- _SOURCE TEXT_

>> Begin

The Prime Minister gave the clearest indication yet that Britain’s fleet of nuclear-armed submarines could be based in the Westcountry, in the event that Scotland votes for independence.

On a visit to the region yesterday, which took in Devonport Naval Base and the Royal Marine barracks at Stonehouse, David Cameron insisted that despite recent cuts the “Royal Navy is going to pack a huge punch in the future”.

He said that Devonport dockyard “has a very secure future” while he also indicated that the Daylight Saving Bill could be resurrected – a move which would deliver massive economic benefits to Devon and Cornwall.

With Scotland due to vote whether to break away from the union, the future home of Britain’s nuclear deterrent submarine fleet has become a crucial issue.

While Mr Cameron gave no indication on how quickly the submarines might have to be moved – with Plymouth the most practical destination – he was clear they would have to be transferred.

“Obviously I want Scotland to vote to stay in the United Kingdom,” he said yesterday. “I will be doing everything I can to persuade the UK to stay together.

“We have to make a decision and that is why I think it is right to bring forward the referendum in Scotland and put the question so it can be determined decisively. I hope it will be a decisive yes to stay in the United Kingdom

“But obviously if Scotland wasn’t in the United Kingdom, then defence facilities would have to be based within the United Kingdom, if I can put it that way.”

The Scottish National Party has said Trident nuclear missiles would be removed from the Clyde under independence.

In that scenario, ministers would be forced to strike a deal with Scottish leaders allowing the Navy to go on using Coulport, where missiles and warheads are stored, and Faslane, where the subs are based, until an alternative was ready.

Plymouth would be the obvious choice, already being home to three nuclear-powered submarines, and having the only facilities capable of maintaining the current and future submarine fleet.

Mr Cameron, who chatted to Royal Marines at Stonehouse barracks before touring the submarine HMS Vigilant, which is being refitted at Devonport, painted a bright future for defence in the region.

Asked whether the dockyard would simply be left scrapping redundant submarines, after losing several ships under the Strategic Defence Review, Mr Cameron said: “I don’t think that is right at all.

“We decided in the Strategic Defence Review to keep our naval bases, and to keep the Plymouth base, and I believe there is a lot of work going on here and a lot of work that will be going on here.

“If you look at the bigger picture of what is going to be happening to the Royal Navy under our defence plans, we have got the new aircraft carrier coming, we have got the Type 45 destroyers, we have got the new global combat ship coming on stream, we have got the hunter killer submarines and we have got a replacement for Trident as well.

“There is a big future programme and the Royal Navy is going to pack a huge punch in the future and a lot of that punch will be coming straight out of Plymouth.

“You should never in de fence terms put all your eggs in one basket and Plymouth I think has got a very strong and secure future.”

He added: “In terms of what is happening to the Royal Navy, yes we are having to make defence savings, but at the end of that period, by 2015, we will be spending £35 billion a year. We will have the fourth largest defence budget in the world.

>> End

- _Data records_

>> Begin

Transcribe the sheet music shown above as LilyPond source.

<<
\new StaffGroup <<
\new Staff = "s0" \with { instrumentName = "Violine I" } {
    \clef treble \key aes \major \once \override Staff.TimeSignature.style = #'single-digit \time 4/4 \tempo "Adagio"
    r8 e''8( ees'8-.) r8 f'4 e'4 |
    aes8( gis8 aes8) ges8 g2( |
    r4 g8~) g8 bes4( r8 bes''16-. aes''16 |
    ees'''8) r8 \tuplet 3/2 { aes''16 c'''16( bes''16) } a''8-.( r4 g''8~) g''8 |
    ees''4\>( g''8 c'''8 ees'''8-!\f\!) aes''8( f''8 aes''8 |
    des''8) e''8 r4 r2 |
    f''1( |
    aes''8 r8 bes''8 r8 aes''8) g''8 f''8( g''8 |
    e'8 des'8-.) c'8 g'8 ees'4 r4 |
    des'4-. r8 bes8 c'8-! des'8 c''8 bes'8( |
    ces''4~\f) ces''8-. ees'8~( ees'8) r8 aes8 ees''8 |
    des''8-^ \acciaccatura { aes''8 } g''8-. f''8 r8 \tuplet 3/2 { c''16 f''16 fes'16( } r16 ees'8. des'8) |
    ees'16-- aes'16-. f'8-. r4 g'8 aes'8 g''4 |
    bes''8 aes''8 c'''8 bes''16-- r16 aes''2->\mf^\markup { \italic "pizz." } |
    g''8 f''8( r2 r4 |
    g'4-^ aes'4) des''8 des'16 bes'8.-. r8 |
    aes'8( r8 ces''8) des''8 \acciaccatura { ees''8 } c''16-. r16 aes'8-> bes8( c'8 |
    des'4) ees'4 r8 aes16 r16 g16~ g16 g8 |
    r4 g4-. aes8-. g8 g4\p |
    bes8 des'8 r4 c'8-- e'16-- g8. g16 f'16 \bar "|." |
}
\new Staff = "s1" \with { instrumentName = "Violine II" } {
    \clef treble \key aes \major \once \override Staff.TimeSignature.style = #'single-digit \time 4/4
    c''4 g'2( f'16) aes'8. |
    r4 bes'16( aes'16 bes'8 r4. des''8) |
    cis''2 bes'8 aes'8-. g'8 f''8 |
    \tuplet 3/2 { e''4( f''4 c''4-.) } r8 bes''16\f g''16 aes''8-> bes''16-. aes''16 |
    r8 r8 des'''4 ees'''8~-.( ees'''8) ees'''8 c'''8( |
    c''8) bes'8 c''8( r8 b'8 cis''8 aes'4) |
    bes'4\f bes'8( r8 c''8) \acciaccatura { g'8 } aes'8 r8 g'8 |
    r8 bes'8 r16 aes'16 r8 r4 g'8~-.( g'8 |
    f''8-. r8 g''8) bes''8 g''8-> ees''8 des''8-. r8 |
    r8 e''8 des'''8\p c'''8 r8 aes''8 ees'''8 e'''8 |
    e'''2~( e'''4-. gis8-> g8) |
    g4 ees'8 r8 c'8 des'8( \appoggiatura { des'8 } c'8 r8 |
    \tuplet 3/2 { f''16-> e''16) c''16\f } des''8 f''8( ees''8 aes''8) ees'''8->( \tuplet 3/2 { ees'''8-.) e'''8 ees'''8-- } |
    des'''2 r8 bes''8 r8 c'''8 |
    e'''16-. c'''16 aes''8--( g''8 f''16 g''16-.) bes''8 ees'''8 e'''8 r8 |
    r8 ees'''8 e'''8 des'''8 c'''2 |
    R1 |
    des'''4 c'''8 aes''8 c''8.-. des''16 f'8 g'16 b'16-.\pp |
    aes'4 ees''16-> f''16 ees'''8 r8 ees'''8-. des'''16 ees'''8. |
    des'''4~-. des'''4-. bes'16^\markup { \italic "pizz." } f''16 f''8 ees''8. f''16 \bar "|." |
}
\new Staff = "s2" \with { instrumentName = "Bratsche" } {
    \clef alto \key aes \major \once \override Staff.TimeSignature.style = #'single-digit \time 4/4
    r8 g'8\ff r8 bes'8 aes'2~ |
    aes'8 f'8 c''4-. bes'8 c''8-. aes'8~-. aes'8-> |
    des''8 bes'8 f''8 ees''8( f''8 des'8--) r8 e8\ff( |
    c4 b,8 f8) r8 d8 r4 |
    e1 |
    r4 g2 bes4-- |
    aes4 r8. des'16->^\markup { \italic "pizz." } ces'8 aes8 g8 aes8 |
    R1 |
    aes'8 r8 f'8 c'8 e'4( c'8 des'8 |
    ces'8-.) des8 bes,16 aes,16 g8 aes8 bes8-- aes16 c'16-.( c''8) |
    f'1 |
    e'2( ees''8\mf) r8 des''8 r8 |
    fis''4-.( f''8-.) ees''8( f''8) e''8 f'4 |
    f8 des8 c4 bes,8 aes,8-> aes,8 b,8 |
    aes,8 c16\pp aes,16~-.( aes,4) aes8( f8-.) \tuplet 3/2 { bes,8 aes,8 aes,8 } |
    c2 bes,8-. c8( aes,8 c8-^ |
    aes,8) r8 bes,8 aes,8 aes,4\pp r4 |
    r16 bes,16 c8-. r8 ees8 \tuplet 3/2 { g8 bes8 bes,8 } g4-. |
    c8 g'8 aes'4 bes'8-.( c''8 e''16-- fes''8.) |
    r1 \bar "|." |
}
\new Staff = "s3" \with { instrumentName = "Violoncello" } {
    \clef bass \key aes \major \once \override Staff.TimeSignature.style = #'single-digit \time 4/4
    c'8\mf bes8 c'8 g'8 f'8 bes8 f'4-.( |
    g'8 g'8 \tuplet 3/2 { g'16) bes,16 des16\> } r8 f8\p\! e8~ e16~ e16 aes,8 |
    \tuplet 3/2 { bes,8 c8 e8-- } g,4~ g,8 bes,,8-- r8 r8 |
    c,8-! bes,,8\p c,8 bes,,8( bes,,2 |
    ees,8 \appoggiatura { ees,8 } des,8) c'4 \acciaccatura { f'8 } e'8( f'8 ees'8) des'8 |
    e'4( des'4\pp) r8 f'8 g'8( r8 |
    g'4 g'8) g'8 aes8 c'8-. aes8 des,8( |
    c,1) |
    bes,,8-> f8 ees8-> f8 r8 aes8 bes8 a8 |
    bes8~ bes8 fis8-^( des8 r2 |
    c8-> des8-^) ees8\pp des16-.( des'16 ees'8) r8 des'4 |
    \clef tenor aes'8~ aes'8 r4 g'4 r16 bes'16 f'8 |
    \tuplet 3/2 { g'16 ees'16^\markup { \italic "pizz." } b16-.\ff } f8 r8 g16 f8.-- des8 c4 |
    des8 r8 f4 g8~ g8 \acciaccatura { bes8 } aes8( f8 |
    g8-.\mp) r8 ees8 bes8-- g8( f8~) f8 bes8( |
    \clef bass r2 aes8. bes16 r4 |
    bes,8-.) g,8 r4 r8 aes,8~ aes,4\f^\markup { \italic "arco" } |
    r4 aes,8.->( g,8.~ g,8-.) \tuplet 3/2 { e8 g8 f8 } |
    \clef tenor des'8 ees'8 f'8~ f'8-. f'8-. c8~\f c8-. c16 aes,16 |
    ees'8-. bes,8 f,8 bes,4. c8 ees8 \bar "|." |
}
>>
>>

>> End

- _PROBLEMS TO WORK ON_
**A)** Select every line of the records that contains the string "Violine", matching its case exactly, and copy those lines.
**B)** Resume the news article about David Cameron's Devonport visit and the future base of the nuclear submarines, starting after its last sentence.

- _FINAL RESULTS_
**A)**
\new Staff = "s0" \with { instrumentName = "Violine I" } {
\new Staff = "s1" \with { instrumentName = "Violine II" } {

**B)**
“I get frustrated sometimes with people who don’t see that at the end of this process, at the end of the defence review, we are going to have a very, very capable Royal Navy and with Royal Marines absolutely at the heart of it.”

His visit came at the end of the week which has been dominated by the Government’s plans to reform the welfare system.

A series of defeats inflicted in the House of Lords were reversed by MPs despite protests from disability and poverty campaigners.

“On the welfare reforms this week I think people will be very supportive of the welfare cap,” he said. “I think there is a very simple principle here that if you go out to work and do the right thing you shouldn’t find that people who live on benefits but could work are better off than the average family.

“When you look at typical wages in the South West people will look at the welfare cap of £26,000, and don’t forget you have got to earn £35,000 a year to have an income like that, would think that the welfare cap is quite generous, and it is absolutely right that we have brought it in.

“I was delighted that the House of Commons voted to reverse what the House of Lords had done and I think that people would be pretty amazed that Labour, supposedly the party of working people, refuses to accept that we shouldn’t reform this system.

“The welfare reforms we are putting through are right for Britain, they are fair and we will make sure that the people in real need are looked after that.

“That’s what our reforms of disability living allowance and employment support allowance are all about. Those who really need help will get help.”

'We’ll ensure no repeat of the Falklands'

About 150 Devonport dockyard and naval base workers yesterday attended a “PM Direct” session where they put questions to David Cameron.

He was faced with a diverse range of questions ranging from the economy and adoption to the future of the dockyard and nuclear decommissioning.

Asked whether Britain could still defend the Falkland Islands if the Argentinians invaded again, Mr Cameron said: “We are capable of protecting the Falkland Islands and the way to do that is to maintain the forces there.”

He said he believed the islands were now adequately defended, and added: “We have to make sure that what happened in 1981 doesn’t happen again.”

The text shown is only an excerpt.